■ **YOUR OBJECTIVE**: Return every line in the entries below where the word "plate" shows up.

"""

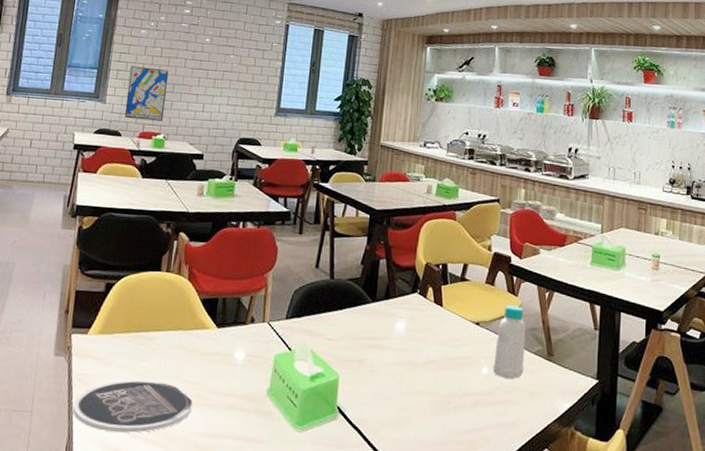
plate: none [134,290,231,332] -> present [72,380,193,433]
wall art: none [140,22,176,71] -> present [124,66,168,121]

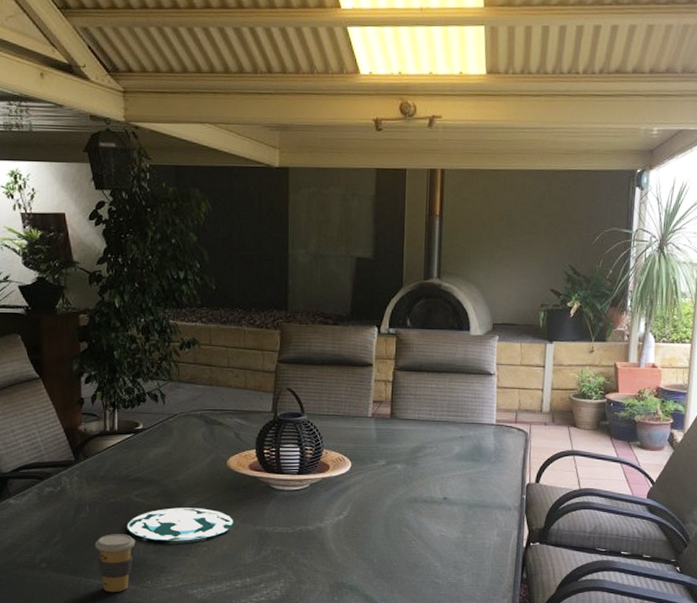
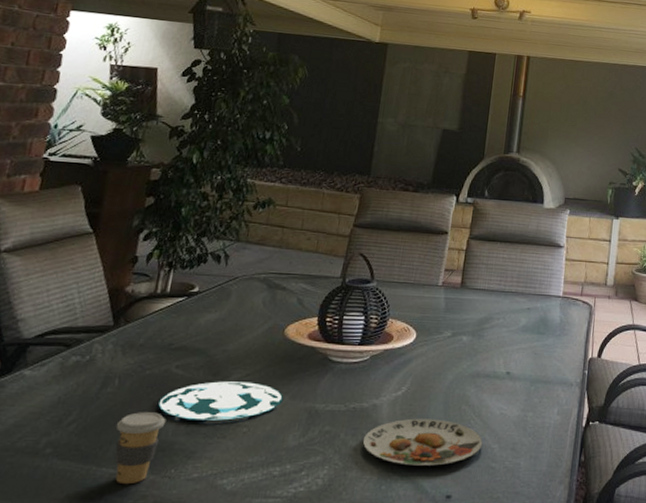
plate: none [312,539,425,581] -> present [362,418,483,466]

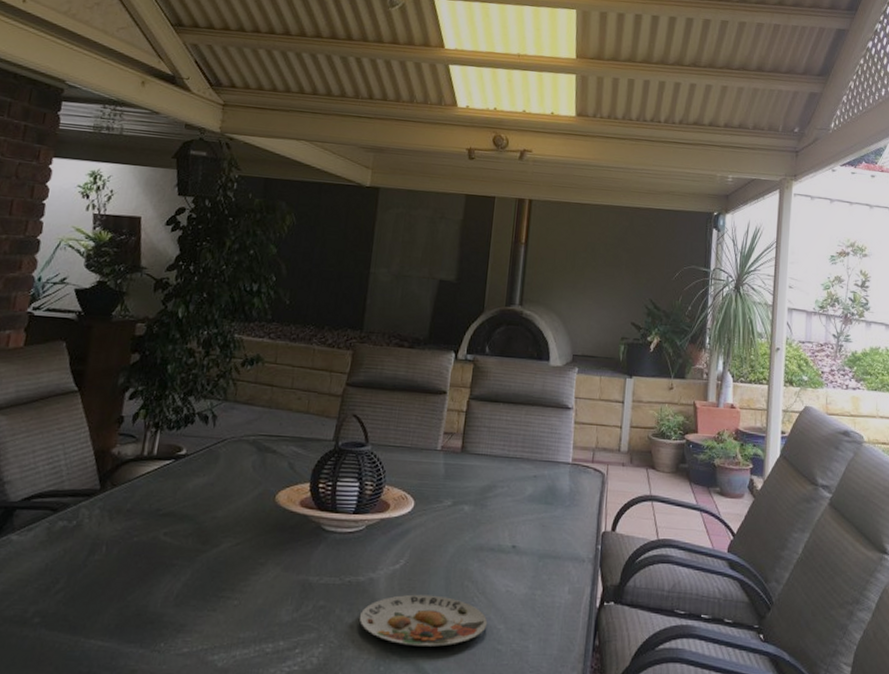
coffee cup: present [114,412,166,485] -> none [103,581,155,658]
plate: present [158,381,283,421] -> none [146,550,275,592]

"""

■ **SOLUTION**:
plate: none [134,290,231,332] -> present [72,380,193,433]
plate: none [312,539,425,581] -> present [362,418,483,466]
plate: present [158,381,283,421] -> none [146,550,275,592]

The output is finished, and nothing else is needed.